For the first time, the breakout sessions held in a silent mode. The about 300 attendees at Harbour Point were connected to the three breakout sessions (a total of six topics) using headsets provided by the organisers. It was a highly innovative approach that allowed the participants to switch between sessions simply by adjusting a button on their headset. The focus achieved by the use of headsets eliminated distracting noise and brought the message of the panel discussions home to the participants.
Another first was the Whova app which enabled participants from anywhere in the world to navigate the event agenda and logistics, even without Wi-Fi or data; access useful information like ridesharing and local attractions through the Community Board; network effectively (plan whom to meet by exploring attendee profiles and sending out messages), and participate in event activities through session likes, comments, ratings, live polling, tweeting, and more.
Alex-Adedipe promised on Wednesday that the conversations at the two-day conference would explore these new realities “in rich and enlightening detail”.
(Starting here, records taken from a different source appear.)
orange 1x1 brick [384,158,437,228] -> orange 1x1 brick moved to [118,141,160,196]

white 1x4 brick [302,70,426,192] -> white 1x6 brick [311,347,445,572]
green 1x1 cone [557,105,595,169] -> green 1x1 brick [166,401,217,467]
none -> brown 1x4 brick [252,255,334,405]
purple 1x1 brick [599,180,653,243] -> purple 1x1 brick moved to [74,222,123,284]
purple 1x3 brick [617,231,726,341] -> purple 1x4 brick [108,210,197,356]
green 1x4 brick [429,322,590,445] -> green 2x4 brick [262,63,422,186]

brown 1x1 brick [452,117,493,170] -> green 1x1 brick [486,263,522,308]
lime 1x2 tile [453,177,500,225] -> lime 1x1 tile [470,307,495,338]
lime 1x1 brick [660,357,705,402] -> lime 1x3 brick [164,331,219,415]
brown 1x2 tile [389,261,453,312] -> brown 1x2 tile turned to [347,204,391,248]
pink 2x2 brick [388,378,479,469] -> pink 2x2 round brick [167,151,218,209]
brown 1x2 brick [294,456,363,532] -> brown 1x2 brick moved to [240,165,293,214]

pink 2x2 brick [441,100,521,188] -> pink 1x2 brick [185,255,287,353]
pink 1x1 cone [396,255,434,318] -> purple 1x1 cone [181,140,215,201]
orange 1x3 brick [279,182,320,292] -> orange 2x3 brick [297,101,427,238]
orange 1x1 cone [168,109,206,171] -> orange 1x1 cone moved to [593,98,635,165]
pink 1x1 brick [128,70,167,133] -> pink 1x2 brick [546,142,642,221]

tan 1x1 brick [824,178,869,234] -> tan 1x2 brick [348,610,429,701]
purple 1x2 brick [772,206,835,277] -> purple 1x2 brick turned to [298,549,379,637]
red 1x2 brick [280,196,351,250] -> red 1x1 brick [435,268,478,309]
The sessions, no doubt, lived up to the bidding, with exciting topics that include “Tech Innovation and E- Governance”, “The Future of Digital Financial Services & Financial Inclusion”, “Internet and Broadband Connectivity – Good or Bad?”, “Nigerian Innovators & Nigerian Solutions”, “Global Tech Trends in Law Practice Management”, “Ride Hailing Platforms: The Green, Yellow and Red Lights”, “Can Tech Help Fix Nigeria’s Healthcare Challenges?”, and “Alternative Currencies in The Digital Age”.
Other topics include “Technology and International Arbitration”, “Techpreneurs: Building Nigeria’s Talent Pipeline”, and “Technology and the future of elections in Nigeria: E-Voting, Mail Voting; Are we ready?”.
There was also a panel session on “SBL Innovation Hub: The App Challenge (Products and Services)”, which was premised on the need to strongly support innovators and entrepreneurs in the quest to develop technological solutions that can potentially accelerate sustainable economic and social growth in our emerging digital economy. It was meant to showcase Nigerian developed solutions and help to develop a pipeline of Nigerian techpreneurs.